We conclude the trial court did not abuse its discretion in assessing the twenty- and ten-year sentences.   See Jackson v. State, 680 S.W.2d 809, 814 (Tex.Crim.App.1984) (as long as a sentence is within the proper range of punishment, it will not be disturbed on appeal).   We resolve appellant's sole issue against him.

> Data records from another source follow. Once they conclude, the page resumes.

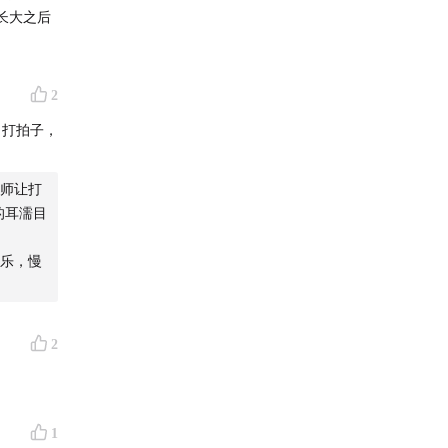
。这种稳
长大之后
前庭系
2
 打拍子，
ver) 3.
) 5.
师让打
的耳濡目
乐，慢
’s
应）
结
2
她在无
1
蒙，更是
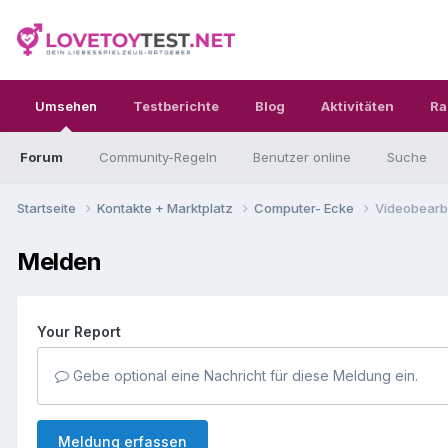
Umsehen
Testberichte
Blog
Aktivitäten
Ra
Forum
Community-Regeln
Benutzer online
Suche
Startseite
Kontakte + Marktplatz
Computer- Ecke
Videobearb
Melden
Your Report
Gebe optional eine Nachricht für diese Meldung ein.
Meldung erfassen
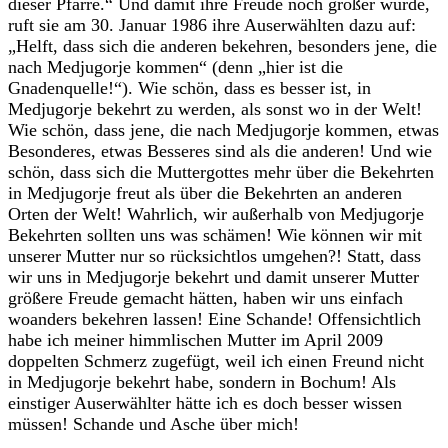
dieser Pfarre.“ Und damit ihre Freude noch größer würde,
ruft sie am 30. Januar 1986 ihre Auserwählten dazu auf:
„Helft, dass sich die anderen bekehren, besonders jene, die
nach Medjugorje kommen“ (denn „hier ist die
Gnadenquelle!“). Wie schön, dass es besser ist, in
Medjugorje bekehrt zu werden, als sonst wo in der Welt!
Wie schön, dass jene, die nach Medjugorje kommen, etwas
Besonderes, etwas Besseres sind als die anderen! Und wie
schön, dass sich die Muttergottes mehr über die Bekehrten
in Medjugorje freut als über die Bekehrten an anderen
Orten der Welt! Wahrlich, wir außerhalb von Medjugorje
Bekehrten sollten uns was schämen! Wie können wir mit
unserer Mutter nur so rücksichtlos umgehen?! Statt, dass
wir uns in Medjugorje bekehrt und damit unserer Mutter
größere Freude gemacht hätten, haben wir uns einfach
woanders bekehren lassen! Eine Schande! Offensichtlich
habe ich meiner himmlischen Mutter im April 2009
doppelten Schmerz zugefügt, weil ich einen Freund nicht
in Medjugorje bekehrt habe, sondern in Bochum! Als
einstiger Auserwählter hätte ich es doch besser wissen
müssen! Schande und Asche über mich!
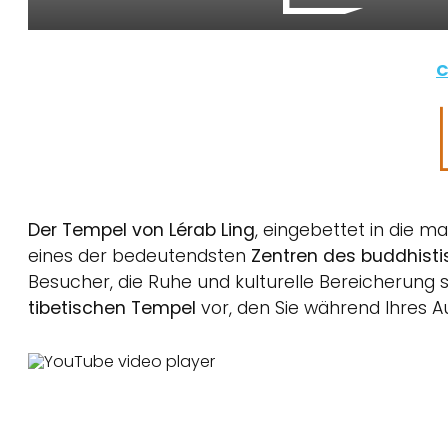
C
Der Tempel von Lérab Ling
, eingebettet in die ma
eines der bedeutendsten
Zentren des buddhisti
Besucher, die Ruhe und kulturelle Bereicherung
tibetischen Tempel
vor, den Sie während Ihres 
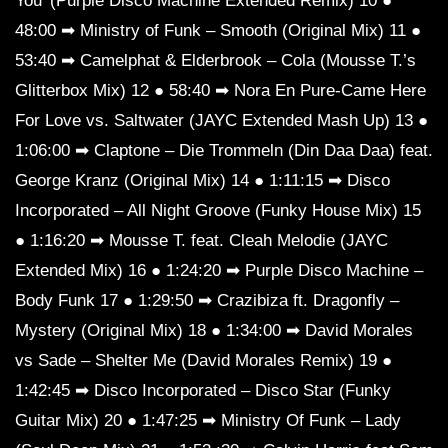
You’ (Purple Disco Machine Extended Remix) 10 ●
48:00 ➡ Ministry of Funk – Smooth (Original Mix) 11 ●
53:40 ➡ Camelphat & Elderbrook – Cola (Mousse T.’s
Glitterbox Mix) 12 ● 58:40 ➡ Nora En Pure-Came Here
For Love vs. Saltwater (JAYC Extended Mash Up) 13 ●
1:06:00 ➡ Claptone – Die Trommeln (Din Daa Daa) feat.
George Kranz (Original Mix) 14 ● 1:11:15 ➡ Disco
Incorporated – All Night Groove (Funky House Mix) 15
● 1:16:20 ➡ Mousse T. feat. Cleah Melodie (JAYC
Extended Mix) 16 ● 1:24:20 ➡ Purple Disco Machine –
Body Funk 17 ● 1:29:50 ➡ Crazibiza ft. Dragonfly –
Mystery (Original Mix) 18 ● 1:34:00 ➡ David Morales
vs Sade – Shelter Me (David Morales Remix) 19 ●
1:42:45 ➡ Disco Incorporated – Disco Star (Funky
Guitar Mix) 20 ● 1:47:25 ➡ Ministry Of Funk – Lady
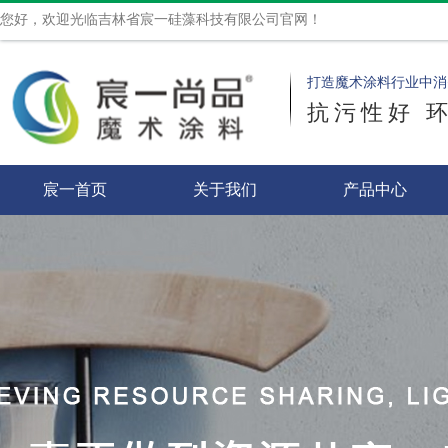
您好，欢迎光临吉林省宸一硅藻科技有限公司官网！
打造魔术涂料行业中消
抗污性好 
宸一首页
关于我们
产品中心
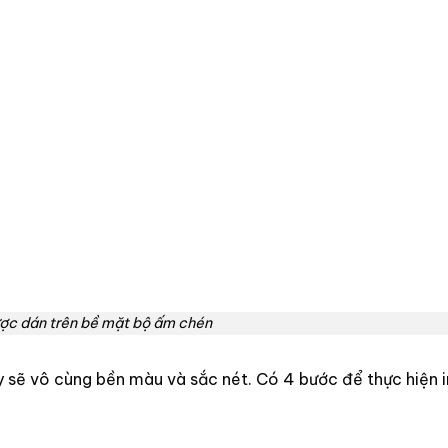
ợc dán trên bề mặt bộ ấm chén
 sẽ vô cùng bền màu và sắc nét.
Có 4 bước để thực hiện i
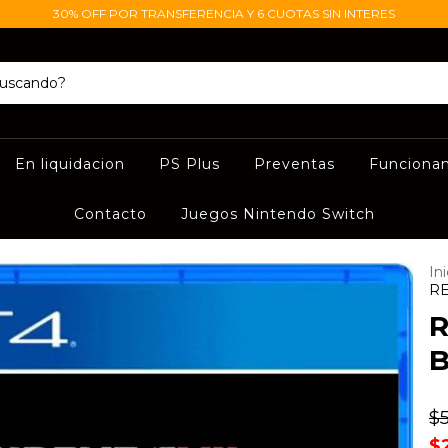
30% OFF POR TRANSFERENCIA Y 6 CUOTAS SIN INTERES
En liquidacion
PS Plus
Preventas
Funciona
Contacto
Juegos Nintendo Switch
Ini
RE
R
B
$
$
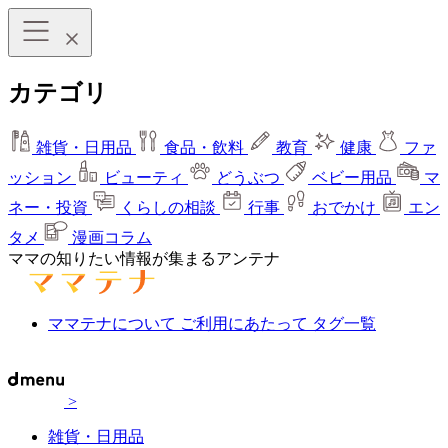
カテゴリ
雑貨・日用品
食品・飲料
教育
健康
ファ
ッション
ビューティ
どうぶつ
ベビー用品
マ
ネー・投資
くらしの相談
行事
おでかけ
エン
タメ
漫画コラム
ママの知りたい情報が集まるアンテナ
ママテナについて
ご利用にあたって
タグ一覧
>
雑貨・日用品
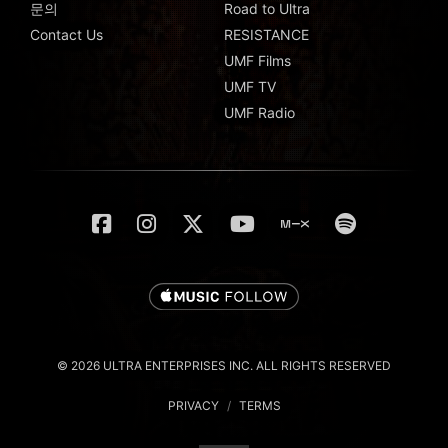
문의
Road to Ultra
Contact Us
RESISTANCE
UMF Films
UMF TV
UMF Radio
© 2026 ULTRA ENTERPRISES INC. ALL RIGHTS RESERVED
PRIVACY
/
TERMS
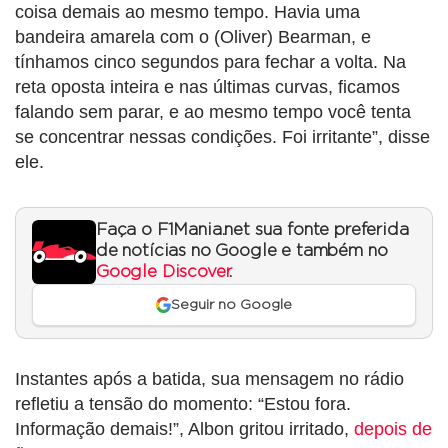
coisa demais ao mesmo tempo. Havia uma
bandeira amarela com o (Oliver) Bearman, e
tínhamos cinco segundos para fechar a volta. Na
reta oposta inteira e nas últimas curvas, ficamos
falando sem parar, e ao mesmo tempo você tenta
se concentrar nessas condições. Foi irritante”, disse
ele.
Faça o F1Mania.net sua fonte preferida
de notícias no Google e também no
Google Discover
.
Seguir no Google
Instantes após a batida, sua mensagem no rádio
refletiu a tensão do momento: “Estou fora.
Informação demais!”, Albon gritou irritado,
depois de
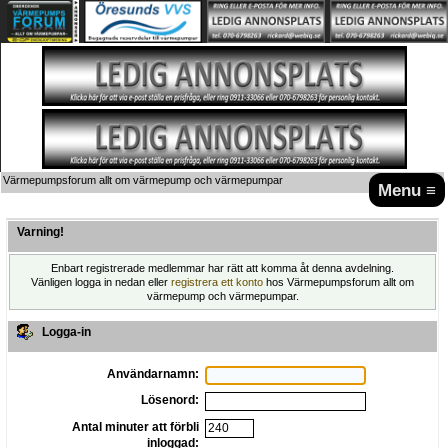
Värmepumpsforum allt om värmepump och värmepumpar
Menu ≡
Varning!
Enbart registrerade medlemmar har rätt att komma åt denna avdelning.
Vänligen logga in nedan eller
registrera ett konto
hos Värmepumpsforum allt om
värmepump och värmepumpar.
Logga-in
Användarnamn:
Lösenord:
Antal minuter att förbli
inloggad:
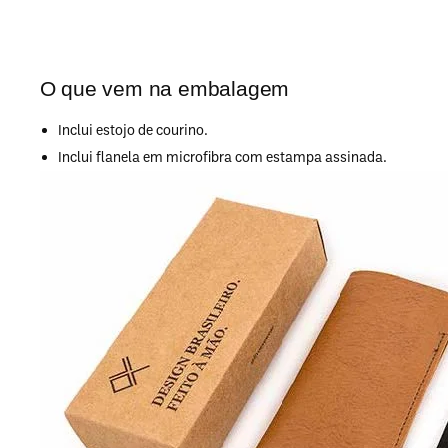
O que vem na embalagem
Inclui estojo de courino.
Inclui flanela em microfibra com estampa assinada.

We note that in cause no.   05–11–00303–CR, the record shows the trial court orally pronounced a $2,000 fine when it found appellant guilty and imposed the ten-year sentence.   The trial court's judgment, however, recites the fine as “$–0–.”  When a conflict exists between the oral pronouncement and the written judgment, the oral pronouncement controls.   See Coffey v. State, 979 S.W.2d 326, 328 (Tex.Crim.App.1998).   Accordingly, we modify the trial court's judgment to include the $2,000 fine.   See Tex.R.App. P. 43.2(b);  Bigley v. State, 865 S.W.2d 26, 27–28 (Tex.Crim.App.1993);  Asberry v. State, 813 S.W.2d 526, 529–30 (Tex.App.-Dallas 1991, pet. ref'd).

In cause nos.   05–11–00301–CR and 05–11–00302–CR, we affirm the trial court's judgments.   In cause no.   05–11–00303–CR, we affirm the trial court's judgment as modified.